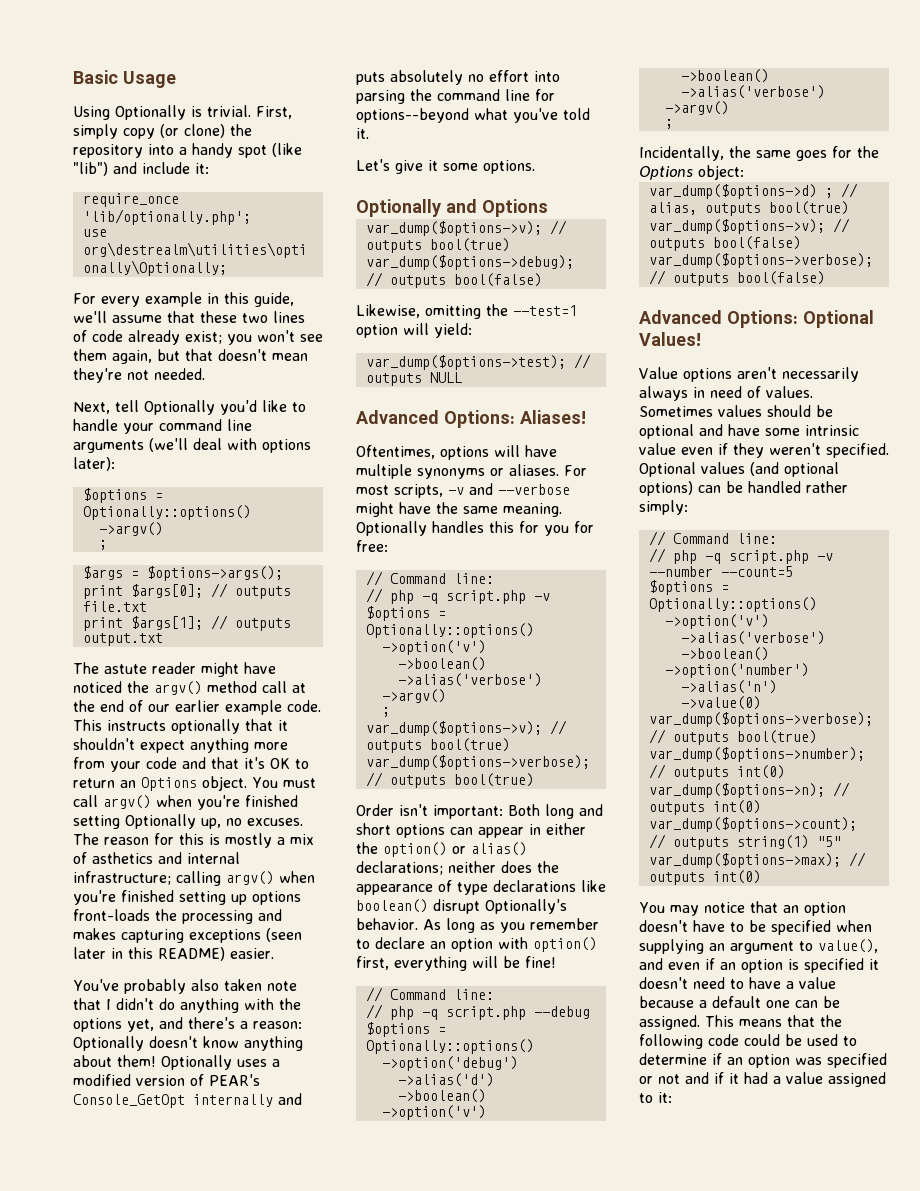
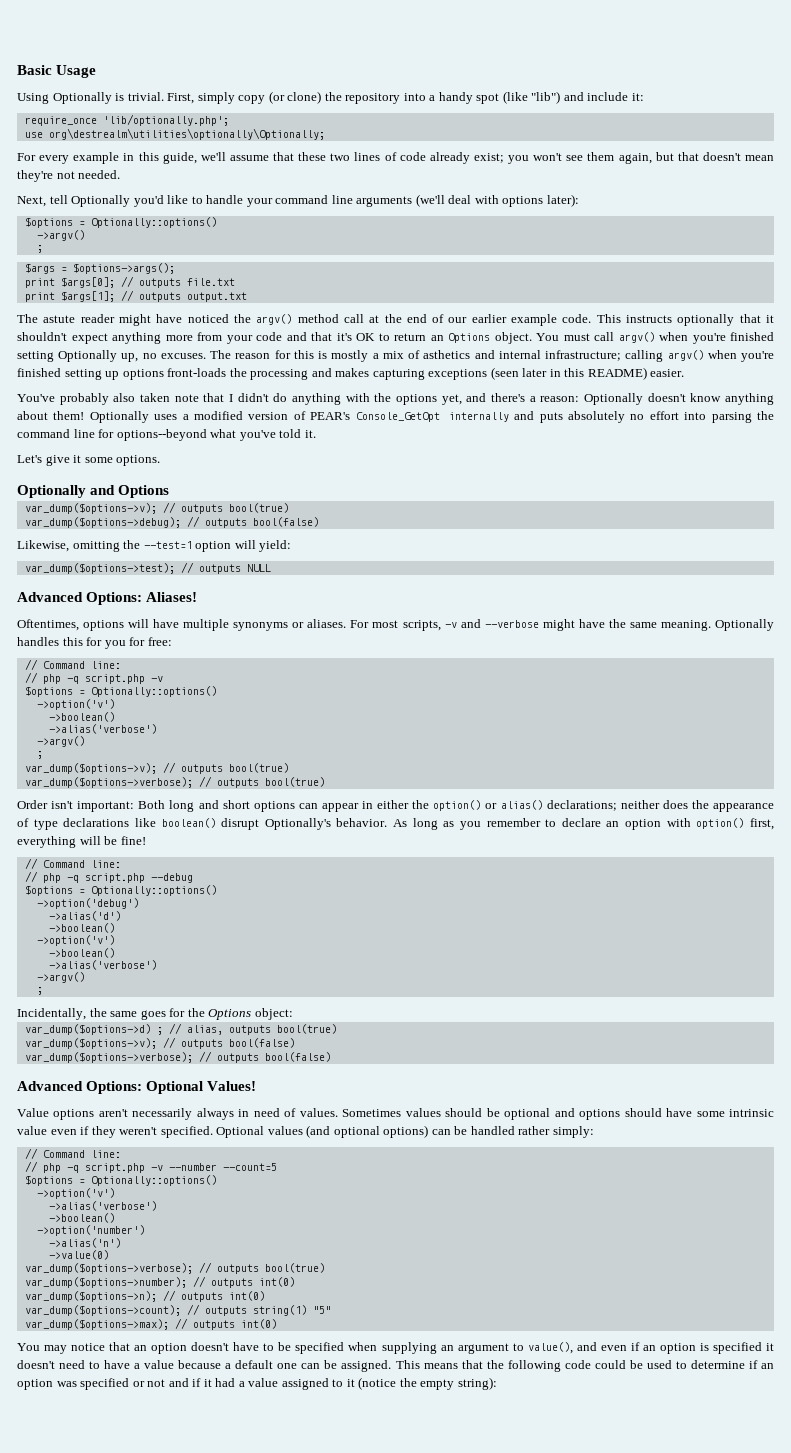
(723, 430) none -> [579,1108,662,1120] options should
[658,1092,672,1103] it: -> [346,1377,497,1390] it (notice the empty string):

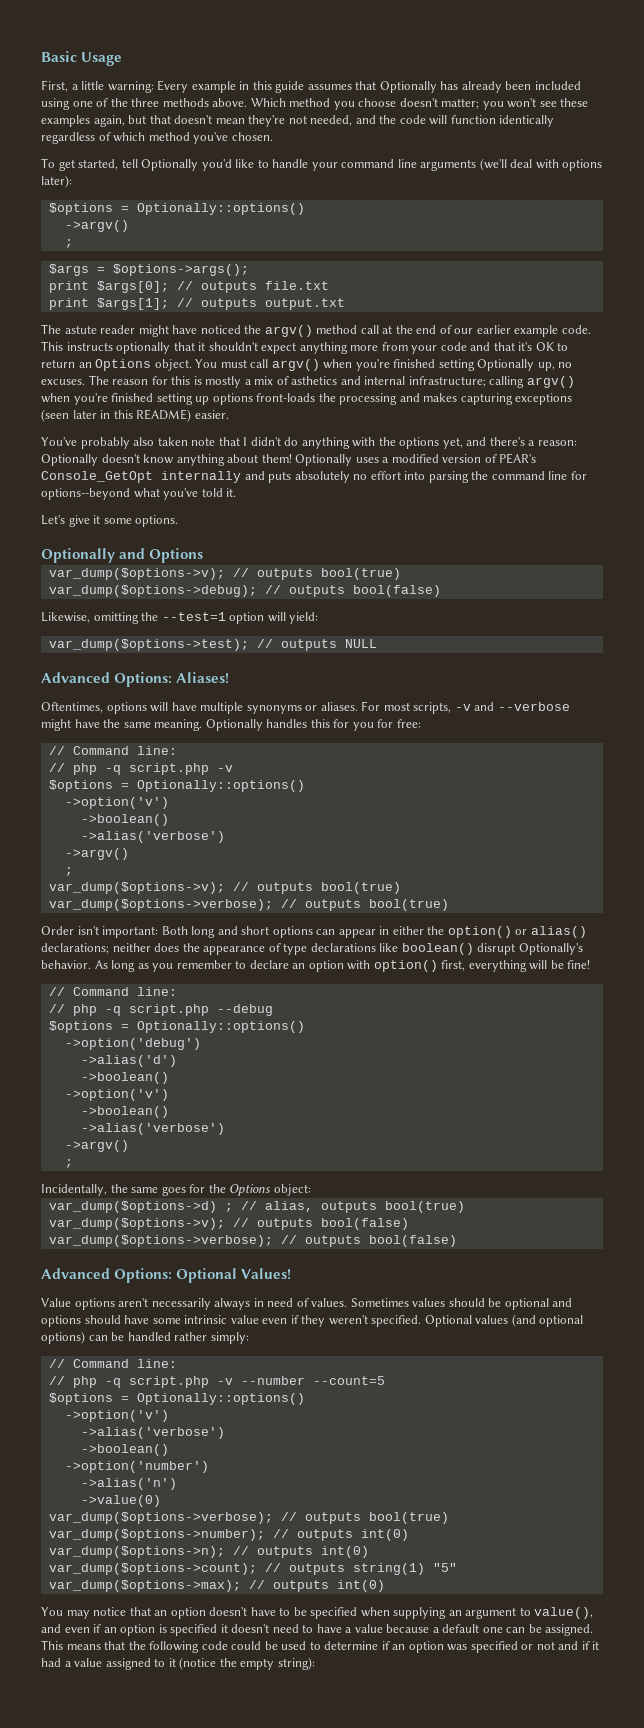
[17,91,644,104] [24,114,229,126] [24,128,325,140] [17,152,504,164] Using Optionally is trivial. First, simply copy (or clone) the repository into a handy spot (like "lib") and include it: // require_once 'lib/optionally.php'; // use org\destrealm\utilities\optionally\Optionally; // For every example in this guide, we'll assume that these two lines of code already exist; -> [41,80,581,93] [41,98,480,110] First, a little warning: Every example in this guide assumes that Optionally has already been included using one of the three methods above. Which method you choose doesn't matter;
[587,152,615,161] them -> [560,98,589,107] [41,115,90,127] these examples
[78,170,121,179] [17,196,46,207] needed. // Next, -> [310,115,555,127] [41,132,273,144] [41,158,119,171] needed, and the code will function identically regardless of which method you've chosen. // To get started,

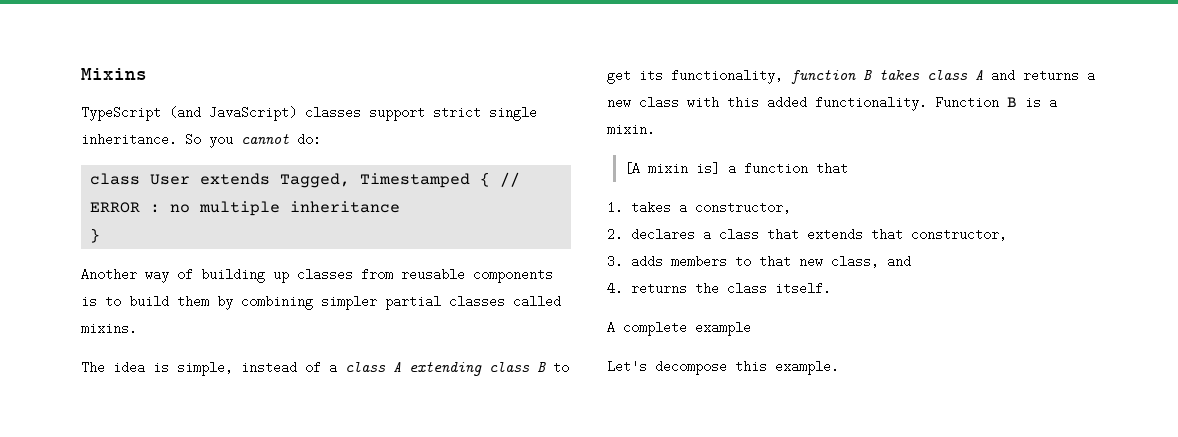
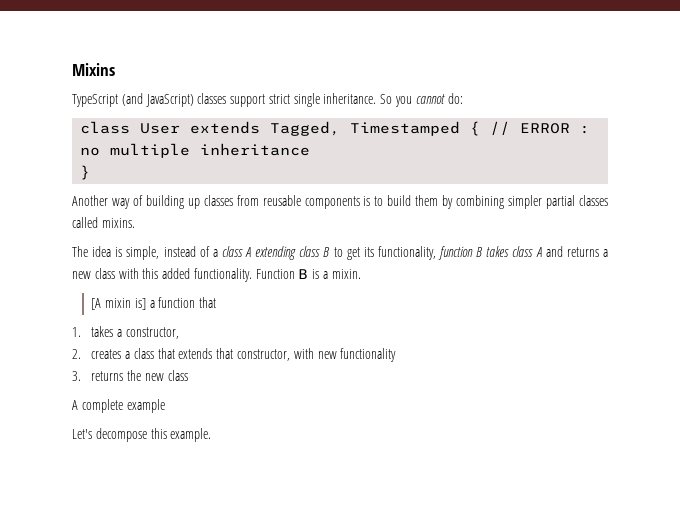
[630,228,695,241] declares -> [91,349,122,359] creates
[607,255,911,268] [607,282,623,295] // 3. adds members to that new class, and // 4. -> [293,348,397,362] [72,371,81,381] with new functionality // 3.
[726,282,831,295] class itself. -> [144,370,188,381] new class

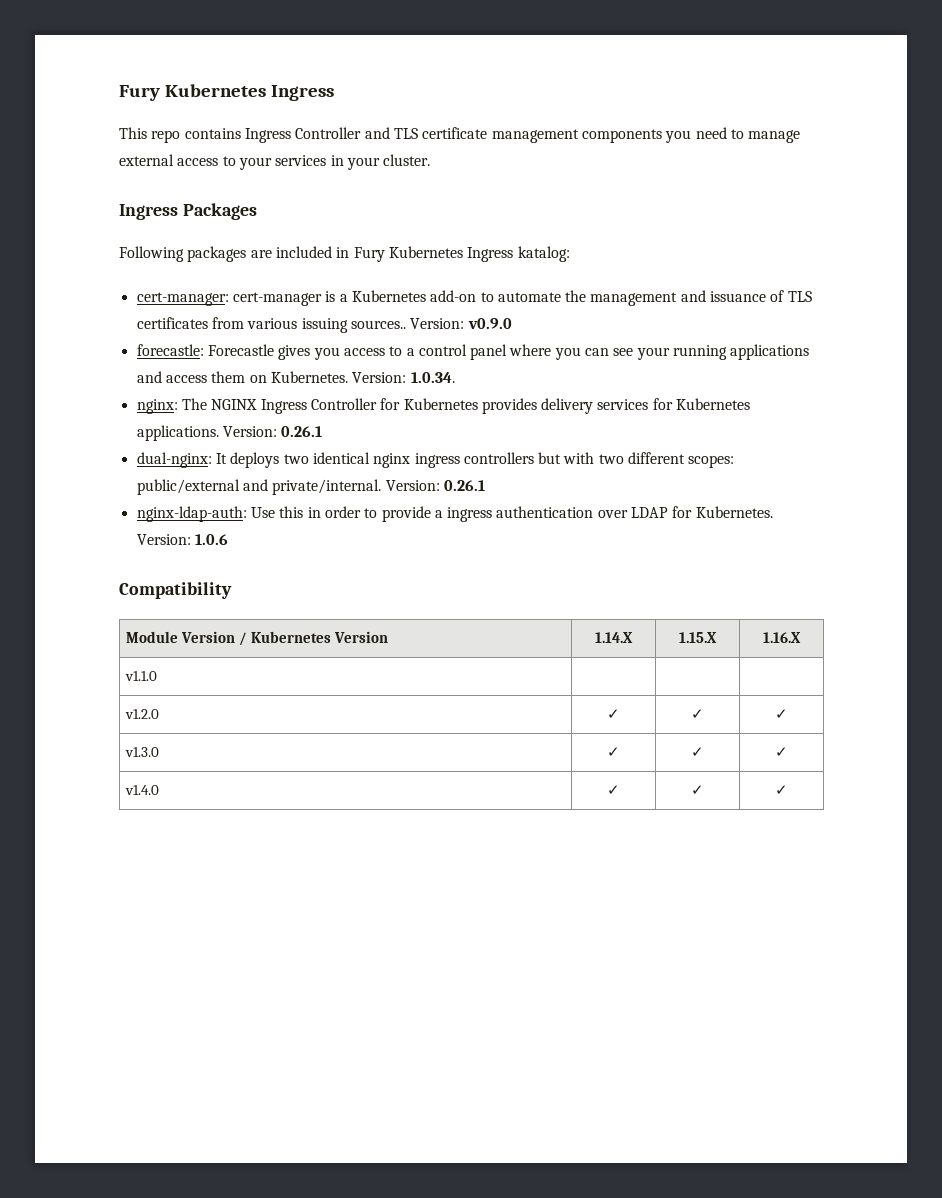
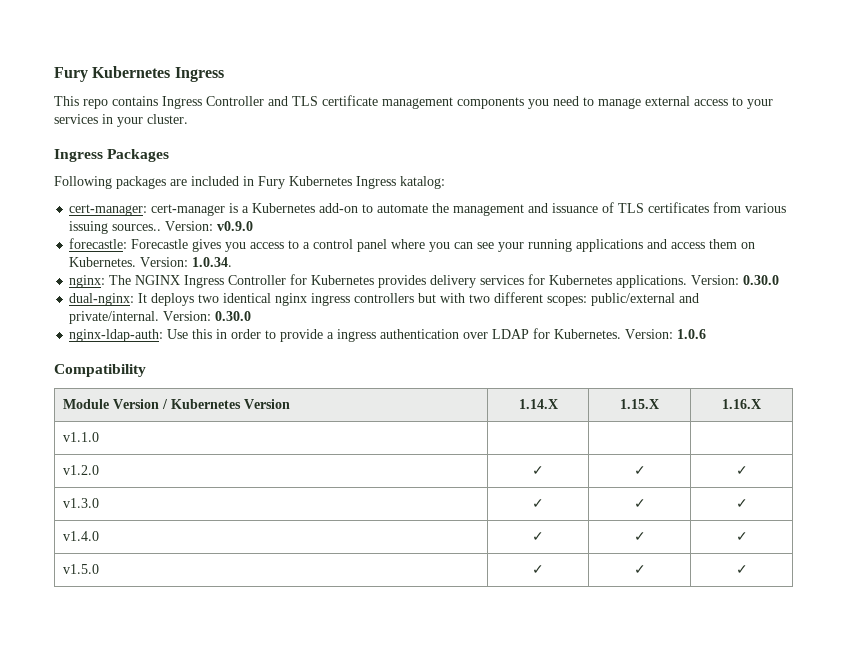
[281,426,323,437] 0.26.1 -> [743,275,780,285] 0.30.0
[443,480,485,491] 0.26.1 -> [215,311,252,321] 0.30.0
(788, 790) none -> [63,564,100,574] [532,565,544,574] [633,565,646,574] [735,565,748,574] // v1.5.0 | ✓ | ✓ | ✓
******************************
> _WHAT IS REQUIRED_:
Scan the data above and copy each line containing the word "none".

> _COMPLETED EXERCISE_:
(723, 430) none -> [579,1108,662,1120] options should
(788, 790) none -> [63,564,100,574] [532,565,544,574] [633,565,646,574] [735,565,748,574] // v1.5.0 | ✓ | ✓ | ✓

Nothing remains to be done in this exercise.